Task instructions:
1. Answer from the optical flow sensor page:
(a) At what rate does the camera sensor run in the latest firmware version being tested?
(b) Which laser-based ranging device is named as an ideal combination?
(c) Which autopilot systems besides the authors' own have been successfully interfaced?
2. Resume the optical flow sensor page right after its last sentence.

Page excerpt:
* * * * *

Having started as a crazy idea for just a small side project, the optical flow sensor quickly hacked together (we conduct our research on other topics) by a group of PhDs is now adopted by more and more systems. And because its an useful tool for research (not so much a research contribution), it made even a short paper. Optical flow is a pretty old and basic technique, but quite robust if the camera runs at very high rate - and the main success factor making the AR.Drone so robust and easy to fly.
Aside from the easy integration into different systems, the main benefit of a standalone design is the extremely low latency of the velocity output. In our latest Firmware version currently in testing the camera sensor runs at 450 Hz, which makes the output despite the relatively basic algorithm extremely robust. And it means we can bump the maximum speed to ~3 m/s per meter altitude, or in other words: Allow a maximum speed of 30 m/s at 10 m altitude and still allow a smooth precision landing at 3 m/s at 1 m altitude.
Because the ground distance noise feeds into the velocity noise, the next big step will be the integration of laser based altitude estimates - and with the Lidar-Lite having a really low price tag, it will be an ideal combination. The ultrasound ranging was in fact so far the biggest limitation and with this removed, we think an optical flow sensor should become the default in addition to GPS today - its a great complimentary technology to improve robustness and accuracy.
And by becoming a default, the costs of making the module will come down to a level where its a no-brainer to get one. Besides our own system a number of autopilot systems have been successfully interfaced (AutoQuad, MikroKopter and lately ArduCopter).
This video shows a scenario called urban canyon, where the multi path reflections of the environment and the blocked sky view by buildings make GPS reception extremely challenging and much less accurate than on an open field:
And of course there are many more cool videos on Youtube - I just couldn't embed all of them here.
Comments
Greg Dronsky i´m working this week trying to impleemnt the PX4FLOW on ArduCopter i´ll upload the result soon.
The company that makes the very small cameras has been making automotive grade sensors for a number of years. Other issues are involved such as temperature variants.
Machine Vision sensors are most notably designed to be used with some form of illumination. This is why you are noticing fair light sensitivity using natural light.
The Aptina sensor you are using did not state QE across the spectral band for which it was designed, just a standard light sensitivity in Lumens, which is OK for this type of sensor. Dark Current was not stated, however, its stated HDR(High Dynamic Range) is suspect due to piece wise voltage signaling.

* * * * *

Stored data

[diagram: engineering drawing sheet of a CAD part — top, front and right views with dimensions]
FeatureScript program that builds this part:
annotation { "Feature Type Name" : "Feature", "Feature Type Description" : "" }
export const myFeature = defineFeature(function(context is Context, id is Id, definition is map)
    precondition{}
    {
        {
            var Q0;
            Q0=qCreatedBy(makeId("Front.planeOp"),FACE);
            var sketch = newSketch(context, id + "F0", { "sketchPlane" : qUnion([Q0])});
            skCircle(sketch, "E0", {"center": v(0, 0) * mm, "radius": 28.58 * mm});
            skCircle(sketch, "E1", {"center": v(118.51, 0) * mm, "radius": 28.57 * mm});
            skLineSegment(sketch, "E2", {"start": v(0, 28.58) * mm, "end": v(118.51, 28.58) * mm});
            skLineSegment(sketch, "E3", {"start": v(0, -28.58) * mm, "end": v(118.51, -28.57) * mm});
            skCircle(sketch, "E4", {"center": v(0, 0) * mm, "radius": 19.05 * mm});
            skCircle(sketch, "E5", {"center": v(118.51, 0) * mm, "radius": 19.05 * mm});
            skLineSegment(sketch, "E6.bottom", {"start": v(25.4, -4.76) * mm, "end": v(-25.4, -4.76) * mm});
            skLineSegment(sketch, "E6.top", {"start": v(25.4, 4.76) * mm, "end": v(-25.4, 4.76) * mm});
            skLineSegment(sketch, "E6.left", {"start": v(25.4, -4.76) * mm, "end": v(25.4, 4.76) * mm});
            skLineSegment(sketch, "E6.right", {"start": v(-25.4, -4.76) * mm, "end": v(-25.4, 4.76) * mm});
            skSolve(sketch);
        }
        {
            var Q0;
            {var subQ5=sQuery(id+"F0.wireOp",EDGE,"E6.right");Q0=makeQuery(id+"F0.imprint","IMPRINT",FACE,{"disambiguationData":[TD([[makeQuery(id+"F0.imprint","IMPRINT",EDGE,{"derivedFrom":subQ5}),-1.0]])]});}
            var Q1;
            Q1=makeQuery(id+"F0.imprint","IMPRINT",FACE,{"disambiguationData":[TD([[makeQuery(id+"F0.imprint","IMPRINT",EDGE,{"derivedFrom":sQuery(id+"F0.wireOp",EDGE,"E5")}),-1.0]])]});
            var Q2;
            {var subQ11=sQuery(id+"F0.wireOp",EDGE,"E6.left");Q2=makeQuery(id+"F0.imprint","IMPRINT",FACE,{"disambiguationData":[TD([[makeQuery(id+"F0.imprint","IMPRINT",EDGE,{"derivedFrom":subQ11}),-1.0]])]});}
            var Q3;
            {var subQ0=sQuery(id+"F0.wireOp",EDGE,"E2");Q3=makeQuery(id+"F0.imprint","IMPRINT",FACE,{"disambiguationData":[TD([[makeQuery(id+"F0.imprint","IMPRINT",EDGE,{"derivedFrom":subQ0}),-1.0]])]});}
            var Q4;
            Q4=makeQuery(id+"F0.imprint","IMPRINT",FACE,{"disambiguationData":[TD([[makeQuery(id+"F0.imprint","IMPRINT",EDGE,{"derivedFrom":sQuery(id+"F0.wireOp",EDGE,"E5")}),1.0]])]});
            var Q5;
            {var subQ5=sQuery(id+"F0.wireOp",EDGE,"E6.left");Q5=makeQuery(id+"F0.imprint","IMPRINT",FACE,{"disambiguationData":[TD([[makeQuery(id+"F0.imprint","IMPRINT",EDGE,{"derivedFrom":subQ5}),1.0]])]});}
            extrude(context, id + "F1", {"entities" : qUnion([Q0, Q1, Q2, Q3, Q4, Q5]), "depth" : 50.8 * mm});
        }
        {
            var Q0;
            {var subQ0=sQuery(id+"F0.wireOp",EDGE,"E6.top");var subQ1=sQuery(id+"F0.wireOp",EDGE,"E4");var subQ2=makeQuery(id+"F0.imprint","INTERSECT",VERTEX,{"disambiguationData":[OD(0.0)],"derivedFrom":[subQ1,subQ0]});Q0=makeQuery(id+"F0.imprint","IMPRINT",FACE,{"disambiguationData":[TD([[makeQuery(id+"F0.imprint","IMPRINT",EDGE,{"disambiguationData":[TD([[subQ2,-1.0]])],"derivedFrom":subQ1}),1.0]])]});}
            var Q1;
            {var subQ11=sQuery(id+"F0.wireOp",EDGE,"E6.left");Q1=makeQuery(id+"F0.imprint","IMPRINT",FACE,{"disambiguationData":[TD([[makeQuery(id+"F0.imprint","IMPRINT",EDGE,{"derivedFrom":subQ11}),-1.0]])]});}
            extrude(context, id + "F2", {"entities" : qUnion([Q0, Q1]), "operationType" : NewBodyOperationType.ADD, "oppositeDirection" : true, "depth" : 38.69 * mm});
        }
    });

* * * * *

Task-by-task answers:
1.
(a) 450 Hz
(b) The Lidar-Lite
(c) AutoQuad, MikroKopter and ArduCopter

2.
If I were to test this sensor using EMVA 1288 standards(www.emva.org) I would not be surprised that this sensor would not go beyond 80 or 90db. Doing testing of various sensors and cameras we have found most sensor manufacturers over state their sensors capabilities. We have found this to be especially true of Sony & Aptina sensors at this time.
I am installing an EMVA 1288 test center in Ohio, at the University of Dayton, in conjunction with their E/O program shortly. This will be the first test and certification equipment in North America for EMVA 1288. I will see if I can get a camera with this sensor in it, test it against Aptina's spec sheet.
AIA(www.visiononline.org) has adopted the standard for North America.
@Vega: Some interesting claims you're making there. What would be your comment about the light sensitivity of these (anonymous) products compared to an automotive machine vision sensor like the MT9V034 used in this flow sensor?
There are some very small CMOS cameras with integrated thin chip lenses that we currently sell in other markets that will bring the size of your current configuration down a magnitude. The CMOS cameras have LVDS output, so they are digital in this respect.
The cameras have been used in parallel processing configurations to increase resolution and to provide panoramic views. These cameras run at 40fps, but can be run at up to 100fps. We have others that will run to 10,000fps.
We have been in the industrial machine & robotics vision markets the past 12 years.
Its in fact extremely easy to integrate and work with (as the numerous videos from many different autopilot projects illustrate). However, support is not yet in any released version of ArduCopter - but I'm sure there will be soon.
When this might be implemented in to arducopter? Its really amazing feature! I have px4flow sensor, but its quite complicated to work with.